If you’re training for London (or Paris, Boston, Madrid or any of the other spring marathons), I really hope it’s going well – and I’d be very interested to hear how you’re getting on as the long runs become a reality. One month to go …
Progress report by Sam Murphy
Running 26.2 miles is a marathon task, and not one that should be undertaken lightly. Matt learned this firsthand when he did his debut marathon three years ago (when, he admits, he made every mistake in the book), leaving him hungry for information and advice on how to do better. His impressive improvement in two subsequent marathons demonstrates that he has taken a lot of lessons on board along the way. And as he’s become increasingly enamoured of running, he is eager to absorb as much running knowledge as possible. I half expect him to turn up to our sessions with a notebook and pen.
His commitment and focus are exemplary – in fact, my main challenge with Matt has been to stop him overdoing things, particularly given that he began marathon training with an ongoing niggle in his adductor (inner thigh muscle). Many a runner, Matt included, has a touch of the ‘if some is good, more must be better’ philosophy when it comes to mileage, pace and overall volume of training, but it’s not a theory that holds water.
For example, Olympic marathoner Liz Yelling, who can run a sub-2.30 marathon, performs her ‘recovery’ runs at 8-minute mile pace. Even Paula Radcliffe only does three tough sessions per week – the rest are devoted to steady or easy running. By running easier some of the time, Matt has been able to put more effort into the tougher sessions, like threshold training and hill work, and introduce a fourth run into his training week that his former ‘eyeballs out’ regime left him too knackered to manage!
So far, we’ve kept the injury at bay through careful monitoring, stretching, icing and sports massage. But when it did flare up, after the Milton Keynes half-marathon, Matt found it difficult to take time off to let it settle. His frustration put me in mind of a dog straining to be let off its leash!
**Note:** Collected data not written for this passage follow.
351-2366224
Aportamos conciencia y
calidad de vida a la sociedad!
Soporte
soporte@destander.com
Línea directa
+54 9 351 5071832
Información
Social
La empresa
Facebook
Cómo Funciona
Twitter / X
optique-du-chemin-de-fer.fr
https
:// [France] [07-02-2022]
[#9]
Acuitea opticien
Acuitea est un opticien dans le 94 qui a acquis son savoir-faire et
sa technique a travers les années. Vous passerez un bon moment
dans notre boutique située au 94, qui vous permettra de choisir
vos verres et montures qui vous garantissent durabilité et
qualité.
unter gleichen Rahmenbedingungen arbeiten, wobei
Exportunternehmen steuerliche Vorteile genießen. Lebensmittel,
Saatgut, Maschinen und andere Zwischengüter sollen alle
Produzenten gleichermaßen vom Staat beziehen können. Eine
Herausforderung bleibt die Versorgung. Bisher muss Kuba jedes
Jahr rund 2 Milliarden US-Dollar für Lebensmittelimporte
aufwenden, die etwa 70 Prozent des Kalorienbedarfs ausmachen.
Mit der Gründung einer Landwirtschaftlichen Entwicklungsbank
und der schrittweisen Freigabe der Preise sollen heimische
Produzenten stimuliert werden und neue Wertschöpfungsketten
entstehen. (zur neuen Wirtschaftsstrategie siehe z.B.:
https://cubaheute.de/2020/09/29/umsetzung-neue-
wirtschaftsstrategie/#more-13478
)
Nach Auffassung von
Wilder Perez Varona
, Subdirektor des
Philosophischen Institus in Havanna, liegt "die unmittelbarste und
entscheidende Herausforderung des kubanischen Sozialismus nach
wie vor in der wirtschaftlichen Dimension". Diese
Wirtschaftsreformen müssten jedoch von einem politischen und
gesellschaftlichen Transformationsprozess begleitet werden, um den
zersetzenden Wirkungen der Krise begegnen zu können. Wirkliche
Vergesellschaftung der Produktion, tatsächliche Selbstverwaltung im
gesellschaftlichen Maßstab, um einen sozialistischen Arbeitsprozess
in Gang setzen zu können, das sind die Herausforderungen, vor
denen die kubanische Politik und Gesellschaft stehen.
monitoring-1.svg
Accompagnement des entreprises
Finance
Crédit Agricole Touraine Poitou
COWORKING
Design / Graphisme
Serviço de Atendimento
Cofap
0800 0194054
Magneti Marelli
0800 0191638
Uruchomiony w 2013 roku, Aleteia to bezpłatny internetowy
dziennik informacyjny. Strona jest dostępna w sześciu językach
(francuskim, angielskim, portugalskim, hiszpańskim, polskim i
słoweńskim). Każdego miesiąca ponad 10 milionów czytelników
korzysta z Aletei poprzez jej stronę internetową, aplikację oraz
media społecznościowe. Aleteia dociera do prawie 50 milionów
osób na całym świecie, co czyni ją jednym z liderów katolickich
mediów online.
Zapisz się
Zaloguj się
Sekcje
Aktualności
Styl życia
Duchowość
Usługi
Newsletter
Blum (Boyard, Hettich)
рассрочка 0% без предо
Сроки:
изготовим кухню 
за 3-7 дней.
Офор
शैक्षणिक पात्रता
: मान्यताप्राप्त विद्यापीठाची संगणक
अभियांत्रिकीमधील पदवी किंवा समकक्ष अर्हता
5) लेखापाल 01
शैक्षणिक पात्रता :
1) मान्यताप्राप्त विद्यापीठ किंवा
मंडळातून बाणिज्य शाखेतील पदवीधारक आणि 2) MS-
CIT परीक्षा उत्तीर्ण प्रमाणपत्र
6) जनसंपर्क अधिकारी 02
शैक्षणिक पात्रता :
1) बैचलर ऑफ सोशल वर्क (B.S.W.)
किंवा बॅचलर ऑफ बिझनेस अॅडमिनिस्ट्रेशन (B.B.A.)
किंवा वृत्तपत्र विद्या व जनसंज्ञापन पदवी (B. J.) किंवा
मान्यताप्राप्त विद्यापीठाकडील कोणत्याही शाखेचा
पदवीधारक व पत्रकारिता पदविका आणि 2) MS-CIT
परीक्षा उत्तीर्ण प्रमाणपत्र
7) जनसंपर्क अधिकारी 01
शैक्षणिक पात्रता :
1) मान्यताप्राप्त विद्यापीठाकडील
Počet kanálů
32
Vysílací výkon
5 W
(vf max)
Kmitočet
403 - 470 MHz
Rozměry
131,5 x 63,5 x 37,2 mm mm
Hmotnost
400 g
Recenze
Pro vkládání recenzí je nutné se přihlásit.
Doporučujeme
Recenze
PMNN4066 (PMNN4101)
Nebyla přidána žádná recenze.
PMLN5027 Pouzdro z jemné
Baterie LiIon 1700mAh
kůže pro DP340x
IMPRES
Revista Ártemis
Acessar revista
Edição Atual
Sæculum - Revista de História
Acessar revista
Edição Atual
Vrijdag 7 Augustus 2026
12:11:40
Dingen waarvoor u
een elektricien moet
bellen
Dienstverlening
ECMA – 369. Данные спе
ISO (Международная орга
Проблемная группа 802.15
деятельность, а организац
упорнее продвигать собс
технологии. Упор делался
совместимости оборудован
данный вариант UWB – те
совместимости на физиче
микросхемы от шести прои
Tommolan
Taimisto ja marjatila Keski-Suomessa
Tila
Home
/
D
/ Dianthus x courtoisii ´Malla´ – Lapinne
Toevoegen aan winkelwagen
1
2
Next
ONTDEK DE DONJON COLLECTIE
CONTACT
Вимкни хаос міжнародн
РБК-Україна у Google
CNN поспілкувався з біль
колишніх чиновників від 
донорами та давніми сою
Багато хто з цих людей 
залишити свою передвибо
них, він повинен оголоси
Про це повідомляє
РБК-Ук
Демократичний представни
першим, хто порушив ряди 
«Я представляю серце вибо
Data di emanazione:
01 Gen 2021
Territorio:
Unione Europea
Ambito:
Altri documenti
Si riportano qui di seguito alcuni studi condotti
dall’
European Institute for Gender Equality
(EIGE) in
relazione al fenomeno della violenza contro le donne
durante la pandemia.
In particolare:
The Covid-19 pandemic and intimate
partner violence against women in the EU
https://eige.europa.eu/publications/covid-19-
Rest means rest, I told him – not trying it out every five minutes to see if it’s better yet. His patience paid off and he’s right on schedule, with a good number of long, steady runs under his belt, including a 20-miler in which he performed the second 10 miles faster than the first.
If Matt continues to progress at this rate, I think London will yield another personal best for him. All being well (because anything can happen on the day, no matter how well you’ve prepared) I believe he is capable of achieving his goal of running sub-3.30.